Models
    gpt-oss-120b, Meta Llama 3.2, or Gemma
    (just depends on what I’m doing)

  Hardware
    - Apple M4 Max (128 GB RAM)
      paired with a GPD Win 4 running Ubuntu 24.04 over USB-C networking

  Software
    - Claude Code
    - RA.Aid
    - llama.cpp

  For CUDA computing, I use an older NVIDIA RTX 2080 in an old System76 workstation.

  Process

    I create a good INSTRUCTIONS.md for Claude/Raid that specifies a task & production process with a task list it maintains. I use Claude Agents with an Agent Organizer that helps determine which agents to use. It creates the architecture, prd and security design, writes the code, and then lints, tests and does a code review.

What does the GPD Win 4 do in this scenario? Is there a step w/ Agent Organizer that decides if a task can go to a smaller model on the Win 4 vs a larger model on your Mac?

What sorts of token/s are you getting with each model?

## Data excerpts:
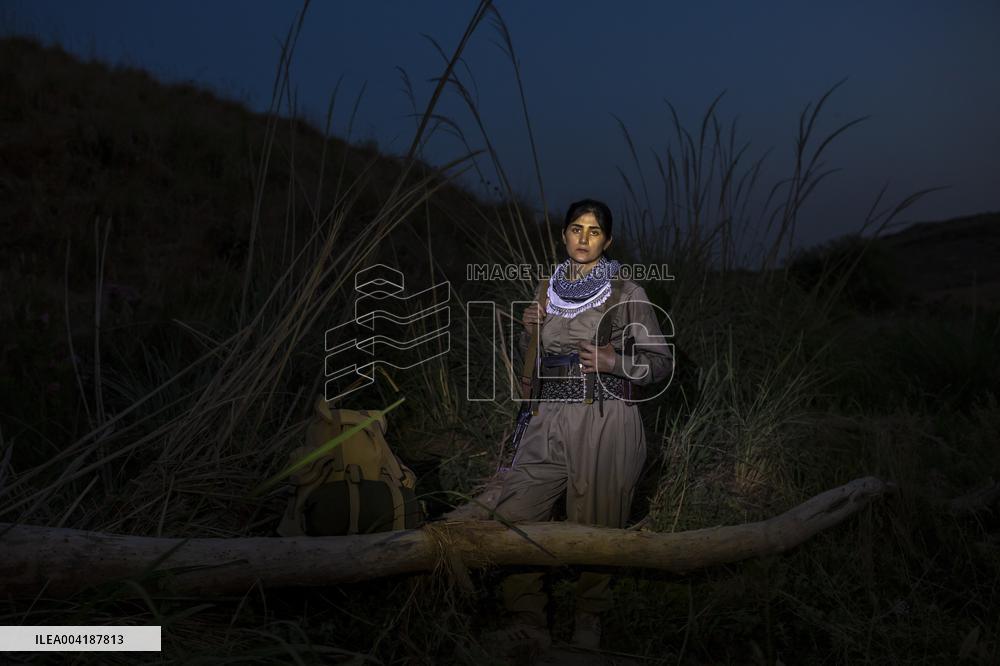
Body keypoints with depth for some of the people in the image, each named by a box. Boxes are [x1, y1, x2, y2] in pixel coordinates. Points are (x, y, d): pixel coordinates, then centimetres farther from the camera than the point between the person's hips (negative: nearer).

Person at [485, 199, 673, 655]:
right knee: (512, 516, -3)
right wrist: (531, 330, 0)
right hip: (550, 420, 5)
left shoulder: (626, 293, -3)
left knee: (594, 528, 5)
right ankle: (528, 622, 12)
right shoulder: (549, 289, 11)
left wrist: (616, 362, -18)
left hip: (604, 424, -4)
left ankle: (589, 621, 28)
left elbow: (663, 363, -1)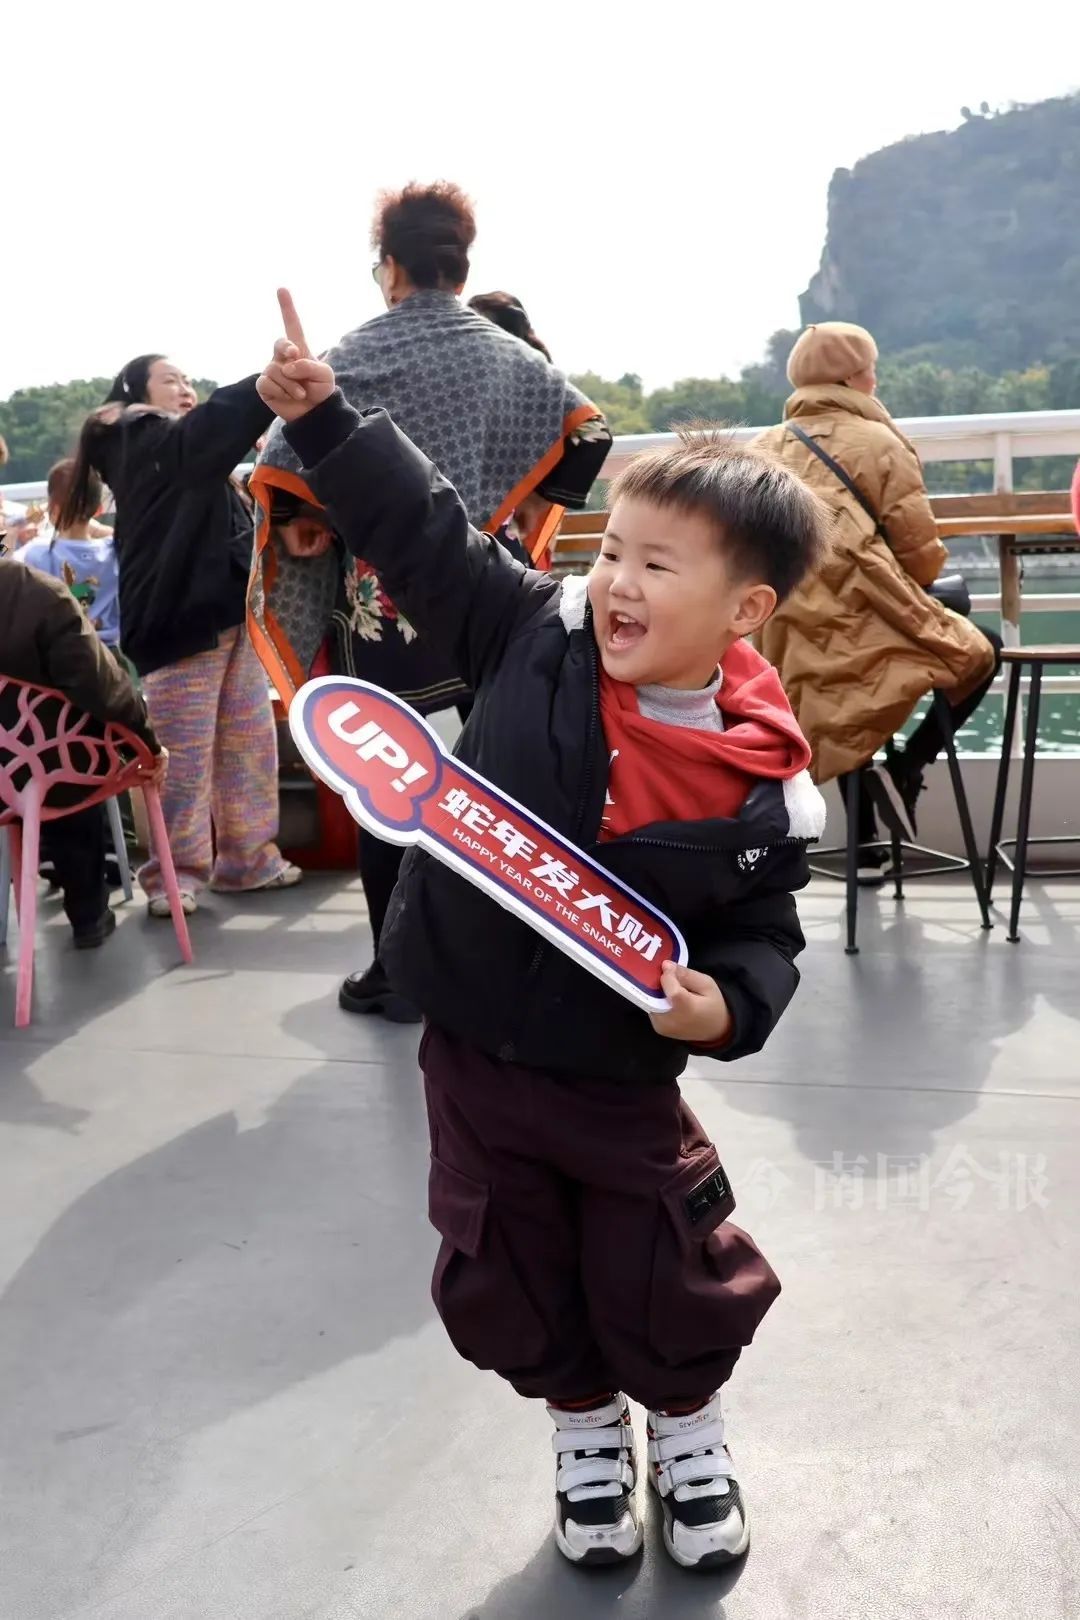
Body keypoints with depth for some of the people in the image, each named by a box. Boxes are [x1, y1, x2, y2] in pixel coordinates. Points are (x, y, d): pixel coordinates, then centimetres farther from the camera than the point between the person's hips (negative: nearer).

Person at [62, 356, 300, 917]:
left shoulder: (186, 451, 23)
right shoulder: (141, 441, -5)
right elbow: (221, 420, -22)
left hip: (227, 612, 9)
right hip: (181, 617, -9)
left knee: (249, 743, 8)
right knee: (185, 757, -6)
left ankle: (248, 859, 17)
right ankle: (175, 872, 4)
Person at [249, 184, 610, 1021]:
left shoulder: (355, 358, -6)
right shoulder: (514, 357, 5)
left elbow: (282, 472, -12)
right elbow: (590, 434, 1)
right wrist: (535, 513, 10)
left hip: (386, 602, -4)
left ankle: (397, 972, 14)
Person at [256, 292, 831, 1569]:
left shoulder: (765, 788, -17)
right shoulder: (540, 634, -12)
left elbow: (762, 934, -5)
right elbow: (424, 532, -5)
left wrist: (728, 1000, -25)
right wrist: (321, 419, -9)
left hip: (619, 1073, -2)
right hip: (472, 1043, 3)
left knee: (666, 1268, 12)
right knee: (513, 1266, 16)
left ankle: (687, 1431, 45)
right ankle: (584, 1432, 45)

## EXERCISE:
Can you carry on the forum thread about a local AI coding setup past its last line? The material above isn't needed for this.

## SOLVED PROBLEM:
Model performance summary:

  **openai/gpt-oss-120b** — MLX (MXFP4), ~66 tokens/sec @ Hugging Face: `lmstudio-community/gpt-oss-120b-MLX-8bit`

  **google/gemma-3-27b** — MLX (4-bit), ~27 tokens/sec @ Hugging Face: `mlx-community/gemma-3-27b-it-qat-4bit`

  **qwen/qwen3-coder-30b** — MLX (8-bit), ~78 tokens/sec @ Hugging Face: `Qwen/Qwen3-Coder-30B-A3B-Instruct`

Will reply back and add Meta Llama performance shortly.

What is the Agent Organizer you use?

It’s a Claude agent prompt. I don’t recall who originally shared it, so I can’t yet attribute the source, but I’ll track that down shortly and add proper attribution here.

Here’s the Claude agent markdown:

https://github.com/lst97/claude-code-sub-agents/blob/main/ag...

Edit: Updated from the old Pastebin link to the GitHub version. Attribution found: lst97 on GitHub

How it looks like Claude agent is written by Claude...